This report is based on findings from desktop research and interviews with selected foundations conducted between April and June 2016. It was developed to give the Oak Foundation a sense of how other foundations are tackling monitoring, evaluation, and learning (MEL) questions, and to show a range of options for Oak to consider as it develops its own MEL Plan. This summary of findings was developed for public distribution, anticipating that it may be useful for other donors.
Key trends that emerged from the interviews and desktop research included the following:
1. Foundations are spending more resources and putting more staff time into evaluation than they did in the past. Staff at smaller foundations tend to spend more time on individual grant evaluations, while staff at larger foundations tend to spend more time on assessments of broad program areas and on learning processes. While many foundations do not have consistent systems for tracking evaluation spending, some are deciding it would be useful to capture that information more methodically.

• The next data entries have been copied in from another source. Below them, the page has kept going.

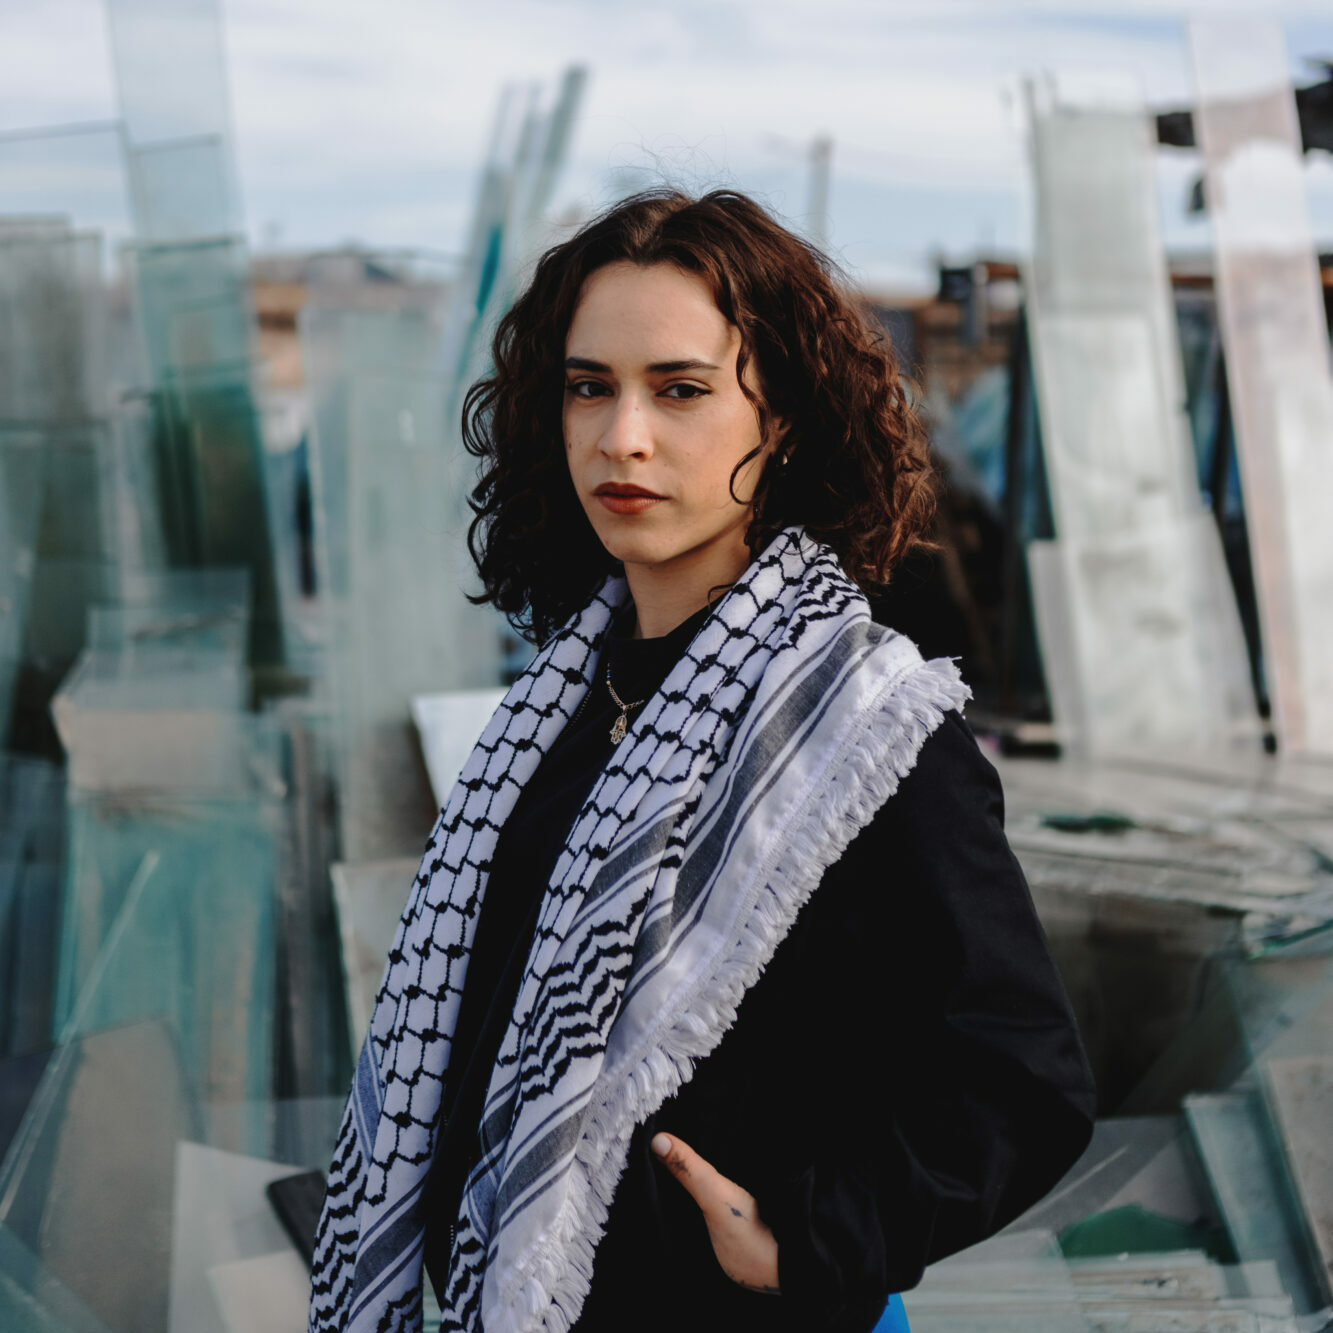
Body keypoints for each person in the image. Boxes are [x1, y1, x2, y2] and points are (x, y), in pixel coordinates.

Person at [308, 189, 1096, 1333]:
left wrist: (809, 1242)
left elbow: (1022, 1078)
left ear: (782, 421)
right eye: (589, 387)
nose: (622, 436)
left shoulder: (862, 731)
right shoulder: (554, 710)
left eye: (679, 390)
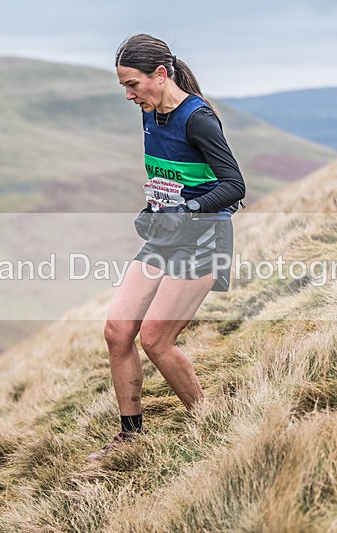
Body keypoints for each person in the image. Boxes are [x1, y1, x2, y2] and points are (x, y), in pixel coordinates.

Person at [88, 34, 246, 461]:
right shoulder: (149, 113)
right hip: (165, 236)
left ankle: (211, 426)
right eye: (123, 85)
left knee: (156, 339)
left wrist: (188, 207)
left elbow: (234, 186)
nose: (128, 94)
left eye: (132, 84)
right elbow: (173, 178)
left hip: (203, 238)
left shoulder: (198, 119)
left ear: (160, 75)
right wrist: (154, 206)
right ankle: (130, 436)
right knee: (117, 330)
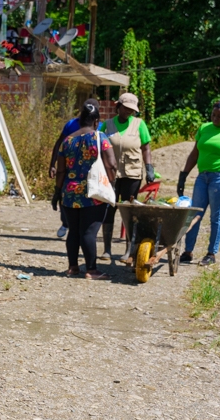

2. Less attention has been put on learning to-date, but recognition of the importance of purposeful learning is growing quickly. Many foundations are hoping to improve upon their learning processes, but finding that it is not easy. It often requires an internal cultural shift and testing a variety of approaches. In contrast, foundations tend to have fairly clear processes and standards for monitoring and evaluation. Foundations that do have explicit learning efforts remain more focused on internal learning rather than communicating and sharing lessons externally. Foundations tend to be more transparent with external audiences about their grant-making processes, goals, and strategies, and less transparent about how they assess performance or their lessons learned. That said, both grantees and foundations are recognizing that sharing more lessons externally would be beneficial.
3. Foundations are exploring appropriate and useful ways to evaluate work done through sub-granting organizations. Some are focusing on building the internal monitoring and evaluation capacity of those organizations. It would be useful for donors to coordinate approaches to evaluate work done through sub-granting organizations, which can allow for pooled resources and avoid putting an extra burden on the subgrantor.